Pasaban los días y lo que había en la sala del hospital eran dos cuerpos que se iban consumiendo con el paso del tiempo. Dos cuerpos desgastados; mi padre por la enfermedad, y yo por haber abandonado toda vida social, dormir en los duros e incomodos sillones pensados para familiares que van rotando en el cuidado y estar atento a lo que pudiera ocurrir. Estuve meses sin trabajar, tal vez sólo fueron unas semanas, pero para mí fue una espera eterna. Dormir mal, estar atento y esperar el momento del no ser; porque no había ningún tipo de esperanza, era solamente esperar. Pero no había allí nada del orden del deber que genera la relación entre padre e hijo; mi padre estaba en la médula de mi ser y yo estaba en la médula de mi padre, los roles se confunden y lo que hay es un mutuo reconocimiento.


Se comenzaron a deteriorar con mayor rapidez los músculos de la respiración. Mi padre sentía que se ahogaba y no quedó otra opción que suministrarle morfina. A partir de allí, rara vez se encontraba despierto, pero estaba tranquilo, sin la desesperación que genera el ahogo. Años más tarde, supe que la morfina iba apagando poco a poco su cuerpo. Cada tanto, pedía que le pusiera los partidos de fútbol en su vieja radio; en especial, si jugaba Peñarol.
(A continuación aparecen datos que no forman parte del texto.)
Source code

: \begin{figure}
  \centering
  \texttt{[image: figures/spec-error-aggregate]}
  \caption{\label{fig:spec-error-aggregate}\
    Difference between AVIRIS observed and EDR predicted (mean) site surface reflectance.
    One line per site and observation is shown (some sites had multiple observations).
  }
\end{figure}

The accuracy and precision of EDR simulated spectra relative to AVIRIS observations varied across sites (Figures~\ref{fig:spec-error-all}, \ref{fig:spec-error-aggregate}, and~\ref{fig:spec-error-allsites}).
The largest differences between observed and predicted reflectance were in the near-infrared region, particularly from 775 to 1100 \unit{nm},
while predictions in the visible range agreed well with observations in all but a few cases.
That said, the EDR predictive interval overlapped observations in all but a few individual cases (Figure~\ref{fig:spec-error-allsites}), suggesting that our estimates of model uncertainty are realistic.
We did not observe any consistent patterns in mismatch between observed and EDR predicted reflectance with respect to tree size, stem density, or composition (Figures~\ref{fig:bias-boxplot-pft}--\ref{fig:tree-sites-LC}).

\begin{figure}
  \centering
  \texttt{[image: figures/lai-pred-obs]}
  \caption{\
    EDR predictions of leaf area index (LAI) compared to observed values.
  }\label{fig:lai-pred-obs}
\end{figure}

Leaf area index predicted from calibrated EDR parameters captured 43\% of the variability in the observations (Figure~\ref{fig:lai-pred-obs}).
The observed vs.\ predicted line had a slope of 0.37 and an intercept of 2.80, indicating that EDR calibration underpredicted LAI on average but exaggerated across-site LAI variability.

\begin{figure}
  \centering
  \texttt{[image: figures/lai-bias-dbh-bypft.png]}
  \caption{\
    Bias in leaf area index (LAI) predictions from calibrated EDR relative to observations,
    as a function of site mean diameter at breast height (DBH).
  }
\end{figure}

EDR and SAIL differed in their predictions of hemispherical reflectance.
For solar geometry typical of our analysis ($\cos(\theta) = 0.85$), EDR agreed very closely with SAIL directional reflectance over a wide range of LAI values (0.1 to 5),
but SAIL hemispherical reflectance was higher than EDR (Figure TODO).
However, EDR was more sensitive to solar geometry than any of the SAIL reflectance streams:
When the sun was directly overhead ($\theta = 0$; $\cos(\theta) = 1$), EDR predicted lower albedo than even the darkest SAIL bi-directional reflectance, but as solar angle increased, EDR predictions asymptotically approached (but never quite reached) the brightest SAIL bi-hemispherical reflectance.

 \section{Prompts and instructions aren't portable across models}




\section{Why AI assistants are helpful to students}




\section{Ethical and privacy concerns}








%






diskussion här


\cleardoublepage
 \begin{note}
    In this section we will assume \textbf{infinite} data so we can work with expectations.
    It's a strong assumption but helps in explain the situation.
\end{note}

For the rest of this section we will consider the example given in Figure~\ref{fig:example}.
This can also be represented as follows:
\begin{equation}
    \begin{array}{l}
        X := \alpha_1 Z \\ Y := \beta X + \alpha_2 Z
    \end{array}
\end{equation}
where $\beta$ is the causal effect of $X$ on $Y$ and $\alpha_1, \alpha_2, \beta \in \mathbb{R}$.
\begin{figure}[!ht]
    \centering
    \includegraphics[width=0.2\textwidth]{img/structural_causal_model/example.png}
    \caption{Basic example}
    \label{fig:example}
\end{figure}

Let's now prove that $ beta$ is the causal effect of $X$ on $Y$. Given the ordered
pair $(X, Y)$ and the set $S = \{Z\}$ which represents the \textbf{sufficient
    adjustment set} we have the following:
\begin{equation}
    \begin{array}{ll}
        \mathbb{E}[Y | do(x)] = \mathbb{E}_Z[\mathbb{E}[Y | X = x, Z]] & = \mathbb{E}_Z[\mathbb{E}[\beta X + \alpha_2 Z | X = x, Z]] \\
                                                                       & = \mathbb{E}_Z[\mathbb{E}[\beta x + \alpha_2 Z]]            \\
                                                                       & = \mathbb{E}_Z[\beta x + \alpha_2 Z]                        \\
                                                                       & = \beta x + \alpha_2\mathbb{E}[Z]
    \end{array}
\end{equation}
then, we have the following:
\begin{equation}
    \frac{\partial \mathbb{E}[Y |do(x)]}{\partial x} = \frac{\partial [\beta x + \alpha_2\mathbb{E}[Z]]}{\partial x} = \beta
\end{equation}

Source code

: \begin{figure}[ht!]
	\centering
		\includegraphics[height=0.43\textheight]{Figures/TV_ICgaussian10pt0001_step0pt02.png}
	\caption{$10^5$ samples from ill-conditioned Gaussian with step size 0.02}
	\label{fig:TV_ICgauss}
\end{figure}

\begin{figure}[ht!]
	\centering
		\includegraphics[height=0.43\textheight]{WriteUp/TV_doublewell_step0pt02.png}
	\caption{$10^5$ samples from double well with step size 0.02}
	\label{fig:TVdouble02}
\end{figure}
A lo último, solo descansaba y no podía articular palabra alguna; abría y cerraba los ojos para comunicarse. Una tarde, estaba junto con mi madre y aproveché a cerrar mis ojos y dormir un poco. De repente, fui violentado de mi sueño, mi madre me tomó del brazo y me puso ante los ojos de mi padre. Él había despertado y estaba inquieto; mi madre interpretó, luego de acercarle y ofrecerle un montón de cosas, que mi padre no notaba mi presencia. Me vio con ojos grandes, suspiró y volvió a su descanso, que ya no se detendría.